[Math] smooth sections of smooth fiber bundles

Question

A maybe trivial question about fiber bundles (I'm not an expert, and I didn't find quickly an answer looking here and there). Suppose you are given fiber bundle $p\colon E\to M$, where
$E,M$ are smooth manifolds and $p$ is smoothly locally trivial. Also suppose that the fiber $F$ of the bundle is smoothly contractible. Is that true that $p$ admits a smooth section?

Answer 1

The answer is: Yes (at least for finite dimensional manifolds).

In fact you only need that the fiber is contractible not smoothly contractible. Take any continuous section $s_0 \colon B \to E$. cover $B$ by open sets $U_i$ such that the bundle is trivializable over each $U_i$, also make sure that the closure of each $U_i$ is compact and that the cover is locally finite.

Furthermore, give $E$ any complete Riemannian structure.
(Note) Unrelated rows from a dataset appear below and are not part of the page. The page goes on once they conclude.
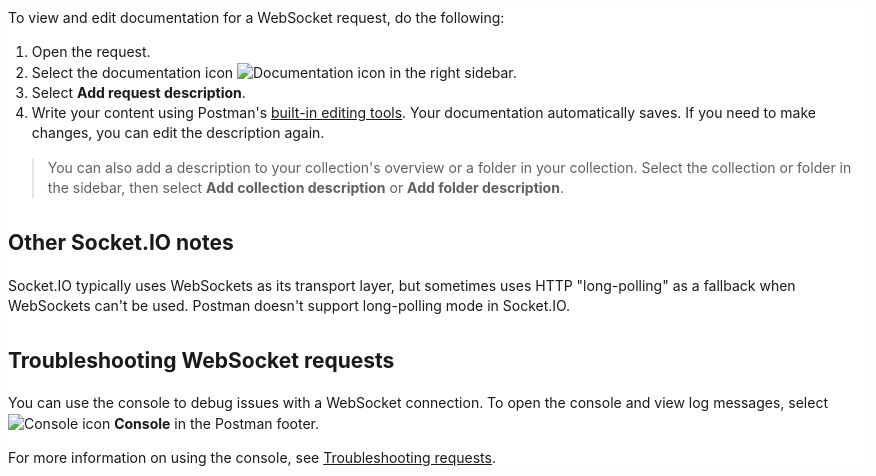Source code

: To view and edit documentation for a WebSocket request, do the following:

1. Open the request.
1. Select the documentation icon <img alt="Documentation icon" src="https://assets.postman.com/postman-docs/documentation-icon-v8-10.jpg#icon" width="16px"> in the right sidebar.
1. Select **Add request description**.
1. Write your content using Postman's [built-in editing tools](/docs/publishing-your-api/authoring-your-documentation/). Your documentation automatically saves. If you need to make changes, you can edit the description again.

> You can also add a description to your collection's overview or a folder in your collection. Select the collection or folder in the sidebar, then select **Add collection description** or **Add folder description**.

## Other Socket.IO notes

Socket.IO typically uses WebSockets as its transport layer, but sometimes uses HTTP "long-polling" as a fallback when WebSockets can't be used. Postman doesn't support long-polling mode in Socket.IO.

## Troubleshooting WebSocket requests

You can use the console to debug issues with a WebSocket connection. To open the console and view log messages, select <img alt="Console icon" src="https://assets.postman.com/postman-docs/icon-console-v9.jpg#icon" width="16px"> **Console** in the Postman footer.

For more information on using the console, see [Troubleshooting requests](/docs/sending-requests/troubleshooting-api-requests/).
This provides each fiber $E_x$ with an induced Riemannian structure, which is also complete. We use this to define the obvious supremum distance between any two sections of $E$ over any sub-space of $B$. We may also construct a continuous map $r \colon E \to \mathbb{R}_+$ such that the ball of radius $r(x)$ and center $x$ in each fiber is geodesically convex.

The construction now goes in 2 steps:

1) local construction: for each $i$ we may find a smooth section $s \colon U_i \to E$ such that the supremum distance defined above is smaller than $r$ on all the points of $S_0$ restricted to $U_i$. This is easy and follows from smooth approximation of any function from $U_i \to F$ defining a section $U_i \to U_i \times F$.

2) global construction: use a partion of unity to get a global construction. This is now possible because we were carefull enough to create the smooth local sections such that they lie in a geodesically convex neighborhood.

While finishing this Andrew Stacey posted a similar answer, but it seemed a waste not to poste this also. Especially since we are focussing on different details.